O que significa, portanto, uma teoria do reconhecimento baseada na moral

e não na ética? Ora, para que se possa responder essa pergunta, há que se adentrar

nas características comparativas de cada teoria, para compreender, em seguida,

quais as implicações para os processos reivindicatórios de direitos.

Segundo Fraser, em seu artigo Reconhecimento sem ética, o

reconhecimento não deve se basear na formação e respeito a uma identidade, mas

em um modelo baseado no status social. Segundo a autora, quando se busca um

modelo que considere a formação e o respeito à identidade enquanto

essencialidade, é possível a percepção de três problemas significativos e com

desdobramentos sociais e inter-subjetivos.
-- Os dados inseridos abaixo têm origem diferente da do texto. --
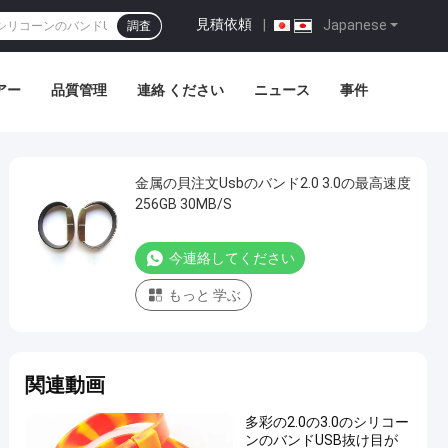
見積依頼
|
Japanese
調査
アー
品質管理
連絡 ください
ニュース
事件
金属の貝注文Usbのバンド2.0 3.0の最高速度
256GB 30MB/S
今連絡してください
もっと 学ぶ
関連動画
多彩の2.0の3.0のシリコー
ンのバンドUSB抜け目が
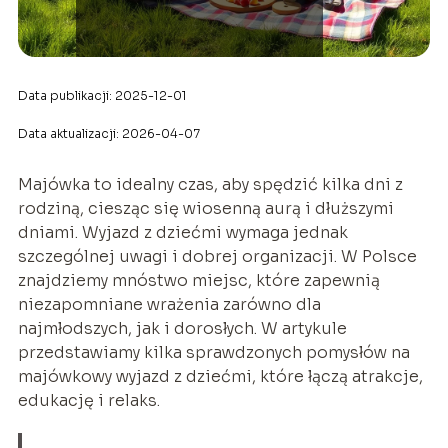
Data publikacji: 2025-12-01
Data aktualizacji: 2026-04-07
Majówka to idealny czas, aby spędzić kilka dni z
rodziną, ciesząc się wiosenną aurą i dłuższymi
dniami. Wyjazd z dziećmi wymaga jednak
szczególnej uwagi i dobrej organizacji. W Polsce
znajdziemy mnóstwo miejsc, które zapewnią
niezapomniane wrażenia zarówno dla
najmłodszych, jak i dorosłych. W artykule
przedstawiamy kilka sprawdzonych pomysłów na
majówkowy wyjazd z dziećmi, które łączą atrakcje,
edukację i relaks.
Um modelo de reconhecimento que se baseia no identitarismo poderia

ocasionar, segundo Fraser, uma excessiva psicologização das causas da

desigualdade na sociedade, gerando uma ênfase na estruturação psíquica do

sujeito em detrimento das instituições sociais e da interação social. Em segundo

lugar, a autora identifica o modelo baseado na identidade como a causa de uma

predominância de uma identidade de grupo singular sobre a complexidade e

peculiaridade de cada indivíduo componente do grupo, negando a

homogeneidade interna. Por fim, o modelo baseado na identidade reifica a cultura,

ignorando as interações transculturais e gerando um separatismo prejudicial às

interações entre grupos diversos.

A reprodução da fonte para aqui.